──────── READING TEXT ────────

With great ceremony Shah Fakir announced my impending departure to the Pir sahib and I was summoned to breakfast with the holy man. There was another orgy of platitudes in the course of which I was invited to Kashgar in order to be acquainted with the "only true form of Islam in the light of the Quran and Sunnah". I, force fed on several only true forms of the one and only true religion, saw the prospective journey as particularly enlightening: what better way of seeing the Chinese province of Xinjiang but as a guest of the great Syed Lala Jan, religious mentor of the Ismailis; in between feigning a comparative study of Sunni and Ismaili theology. I was also given a note instructing a retired schoolmaster at Darkot to look after me, a dear friend of the Pir sahib. Then I was seen off in a barrage of more platitudes and warm hugs.

──────── AVAILABLE DATA ────────

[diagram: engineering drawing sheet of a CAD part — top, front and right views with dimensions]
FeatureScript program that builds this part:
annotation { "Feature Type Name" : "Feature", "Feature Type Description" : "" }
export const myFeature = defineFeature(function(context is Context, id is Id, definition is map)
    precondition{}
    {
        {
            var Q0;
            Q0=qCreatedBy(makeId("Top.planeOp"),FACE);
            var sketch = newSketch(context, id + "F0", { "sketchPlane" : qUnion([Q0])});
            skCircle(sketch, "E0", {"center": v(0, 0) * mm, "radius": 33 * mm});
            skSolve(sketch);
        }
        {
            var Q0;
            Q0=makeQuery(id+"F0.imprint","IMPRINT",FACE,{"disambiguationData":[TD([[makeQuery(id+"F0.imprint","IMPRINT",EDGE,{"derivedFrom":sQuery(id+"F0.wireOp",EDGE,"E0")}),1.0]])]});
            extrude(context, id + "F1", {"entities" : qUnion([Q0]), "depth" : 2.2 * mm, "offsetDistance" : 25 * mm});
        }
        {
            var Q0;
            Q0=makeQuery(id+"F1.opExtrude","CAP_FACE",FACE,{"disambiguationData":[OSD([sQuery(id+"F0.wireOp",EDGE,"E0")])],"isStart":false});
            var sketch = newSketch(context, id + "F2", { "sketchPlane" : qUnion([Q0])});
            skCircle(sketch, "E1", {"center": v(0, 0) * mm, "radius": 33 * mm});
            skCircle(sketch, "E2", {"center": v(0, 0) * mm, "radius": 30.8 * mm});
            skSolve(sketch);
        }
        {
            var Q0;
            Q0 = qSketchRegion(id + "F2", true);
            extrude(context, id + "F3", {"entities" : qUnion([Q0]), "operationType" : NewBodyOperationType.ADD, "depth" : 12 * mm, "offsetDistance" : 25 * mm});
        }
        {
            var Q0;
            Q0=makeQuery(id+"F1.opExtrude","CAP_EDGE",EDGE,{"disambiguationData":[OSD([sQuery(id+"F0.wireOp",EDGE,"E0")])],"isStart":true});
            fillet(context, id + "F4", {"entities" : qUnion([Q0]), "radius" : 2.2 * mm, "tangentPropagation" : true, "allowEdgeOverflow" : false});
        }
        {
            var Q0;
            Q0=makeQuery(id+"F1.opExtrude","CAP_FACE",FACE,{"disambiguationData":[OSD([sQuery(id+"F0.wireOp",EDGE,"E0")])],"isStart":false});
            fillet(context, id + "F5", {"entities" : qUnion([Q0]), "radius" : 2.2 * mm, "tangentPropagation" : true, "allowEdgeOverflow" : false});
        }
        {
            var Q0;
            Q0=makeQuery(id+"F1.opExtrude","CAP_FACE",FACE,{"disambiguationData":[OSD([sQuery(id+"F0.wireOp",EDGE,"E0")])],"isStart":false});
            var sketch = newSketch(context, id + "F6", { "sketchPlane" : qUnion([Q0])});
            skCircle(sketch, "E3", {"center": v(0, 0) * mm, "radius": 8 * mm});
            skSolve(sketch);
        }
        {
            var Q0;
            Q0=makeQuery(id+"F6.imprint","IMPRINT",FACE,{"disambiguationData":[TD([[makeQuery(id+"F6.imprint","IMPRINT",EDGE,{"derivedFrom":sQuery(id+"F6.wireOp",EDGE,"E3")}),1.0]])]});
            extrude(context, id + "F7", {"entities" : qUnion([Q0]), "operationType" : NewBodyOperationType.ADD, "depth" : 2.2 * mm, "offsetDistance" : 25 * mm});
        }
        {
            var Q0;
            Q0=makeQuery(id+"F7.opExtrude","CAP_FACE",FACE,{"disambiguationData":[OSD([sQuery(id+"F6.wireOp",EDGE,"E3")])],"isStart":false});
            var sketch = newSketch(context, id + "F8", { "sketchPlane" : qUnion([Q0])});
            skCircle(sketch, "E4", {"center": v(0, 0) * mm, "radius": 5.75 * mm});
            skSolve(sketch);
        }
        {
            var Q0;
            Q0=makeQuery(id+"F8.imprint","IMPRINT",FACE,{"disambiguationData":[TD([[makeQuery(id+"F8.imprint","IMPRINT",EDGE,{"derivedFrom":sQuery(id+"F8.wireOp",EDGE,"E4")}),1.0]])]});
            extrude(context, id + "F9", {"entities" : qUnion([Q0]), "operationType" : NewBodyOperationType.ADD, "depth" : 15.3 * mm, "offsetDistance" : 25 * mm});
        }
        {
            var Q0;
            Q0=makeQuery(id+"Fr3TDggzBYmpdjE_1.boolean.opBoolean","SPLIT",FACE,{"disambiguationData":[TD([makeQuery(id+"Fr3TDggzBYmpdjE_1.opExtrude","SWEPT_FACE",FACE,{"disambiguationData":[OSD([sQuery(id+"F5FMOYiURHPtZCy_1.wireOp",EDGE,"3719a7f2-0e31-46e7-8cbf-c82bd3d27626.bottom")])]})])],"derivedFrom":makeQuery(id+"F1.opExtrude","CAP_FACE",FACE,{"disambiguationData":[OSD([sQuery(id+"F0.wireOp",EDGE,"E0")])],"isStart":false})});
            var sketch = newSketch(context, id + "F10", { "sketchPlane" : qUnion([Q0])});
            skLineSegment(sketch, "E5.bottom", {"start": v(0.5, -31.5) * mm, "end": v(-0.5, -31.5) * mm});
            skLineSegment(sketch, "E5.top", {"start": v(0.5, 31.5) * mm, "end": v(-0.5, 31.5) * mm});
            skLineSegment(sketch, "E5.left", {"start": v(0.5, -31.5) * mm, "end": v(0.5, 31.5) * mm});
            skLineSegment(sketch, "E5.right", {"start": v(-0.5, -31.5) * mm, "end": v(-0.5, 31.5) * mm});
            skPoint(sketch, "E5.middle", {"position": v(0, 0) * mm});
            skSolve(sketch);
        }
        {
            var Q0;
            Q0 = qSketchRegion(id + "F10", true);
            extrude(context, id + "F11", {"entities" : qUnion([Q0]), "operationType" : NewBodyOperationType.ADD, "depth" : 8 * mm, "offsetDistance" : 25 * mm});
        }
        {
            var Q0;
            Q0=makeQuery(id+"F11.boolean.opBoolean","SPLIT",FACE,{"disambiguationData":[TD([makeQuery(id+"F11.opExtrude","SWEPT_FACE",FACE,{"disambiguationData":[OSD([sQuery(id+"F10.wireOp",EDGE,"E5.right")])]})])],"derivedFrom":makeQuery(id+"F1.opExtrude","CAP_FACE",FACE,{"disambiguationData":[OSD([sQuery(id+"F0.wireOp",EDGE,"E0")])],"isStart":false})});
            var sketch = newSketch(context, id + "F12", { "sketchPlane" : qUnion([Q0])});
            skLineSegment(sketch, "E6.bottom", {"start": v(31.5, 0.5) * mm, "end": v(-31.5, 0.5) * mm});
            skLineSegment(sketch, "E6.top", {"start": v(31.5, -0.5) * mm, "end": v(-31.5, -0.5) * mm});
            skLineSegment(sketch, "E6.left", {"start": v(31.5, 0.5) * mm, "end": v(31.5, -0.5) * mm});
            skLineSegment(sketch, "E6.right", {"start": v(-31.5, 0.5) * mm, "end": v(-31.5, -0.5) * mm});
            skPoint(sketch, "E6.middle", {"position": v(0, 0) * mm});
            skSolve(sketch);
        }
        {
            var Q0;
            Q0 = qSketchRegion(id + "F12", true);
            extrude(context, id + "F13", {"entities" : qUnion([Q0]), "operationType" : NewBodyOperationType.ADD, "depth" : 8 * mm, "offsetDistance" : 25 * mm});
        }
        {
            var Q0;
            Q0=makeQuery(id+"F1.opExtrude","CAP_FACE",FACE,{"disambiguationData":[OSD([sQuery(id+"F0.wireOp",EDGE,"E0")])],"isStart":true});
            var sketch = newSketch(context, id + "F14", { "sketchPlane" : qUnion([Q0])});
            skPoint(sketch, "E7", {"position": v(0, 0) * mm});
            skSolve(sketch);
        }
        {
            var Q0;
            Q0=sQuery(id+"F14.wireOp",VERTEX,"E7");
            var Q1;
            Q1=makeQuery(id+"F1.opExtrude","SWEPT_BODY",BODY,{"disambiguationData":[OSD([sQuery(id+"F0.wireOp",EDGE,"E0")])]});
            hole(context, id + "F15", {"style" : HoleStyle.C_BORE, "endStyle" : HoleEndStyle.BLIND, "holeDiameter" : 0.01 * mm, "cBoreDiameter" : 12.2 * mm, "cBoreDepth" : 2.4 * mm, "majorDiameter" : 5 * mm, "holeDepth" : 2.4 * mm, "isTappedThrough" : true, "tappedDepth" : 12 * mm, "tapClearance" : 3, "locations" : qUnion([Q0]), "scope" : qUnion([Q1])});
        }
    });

────────

STATED TASK 1 |
Please return the part of the departure passage starting with "With great ceremony" and going on through "and warm hugs.", copied word for word.
STATED TASK 2 |
Report each line of the records that contains the string "right", copying every such line in full.

COMPLETE OUTPUT 1 |
With great ceremony Shah Fakir announced my impending departure to the Pir sahib and I was summoned to breakfast with the holy man. There was another orgy of platitudes in the course of which I was invited to Kashgar in order to be acquainted with the "only true form of Islam in the light of the Quran and Sunnah". I, force fed on several only true forms of the one and only true religion, saw the prospective journey as particularly enlightening: what better way of seeing the Chinese province of Xinjiang but as a guest of the great Syed Lala Jan, religious mentor of the Ismailis; in between feigning a comparative study of Sunni and Ismaili theology. I was also given a note instructing a retired schoolmaster at Darkot to look after me, a dear friend of the Pir sahib. Then I was seen off in a barrage of more platitudes and warm hugs.

COMPLETE OUTPUT 2 |
[diagram: engineering drawing sheet of a CAD part — top, front and right views with dimensions]
            skLineSegment(sketch, "E5.right", {"start": v(-0.5, -31.5) * mm, "end": v(-0.5, 31.5) * mm});
            Q0=makeQuery(id+"F11.boolean.opBoolean","SPLIT",FACE,{"disambiguationData":[TD([makeQuery(id+"F11.opExtrude","SWEPT_FACE",FACE,{"disambiguationData":[OSD([sQuery(id+"F10.wireOp",EDGE,"E5.right")])]})])],"derivedFrom":makeQuery(id+"F1.opExtrude","CAP_FACE",FACE,{"disambiguationData":[OSD([sQuery(id+"F0.wireOp",EDGE,"E0")])],"isStart":false})});
            skLineSegment(sketch, "E6.right", {"start": v(-31.5, 0.5) * mm, "end": v(-31.5, -0.5) * mm});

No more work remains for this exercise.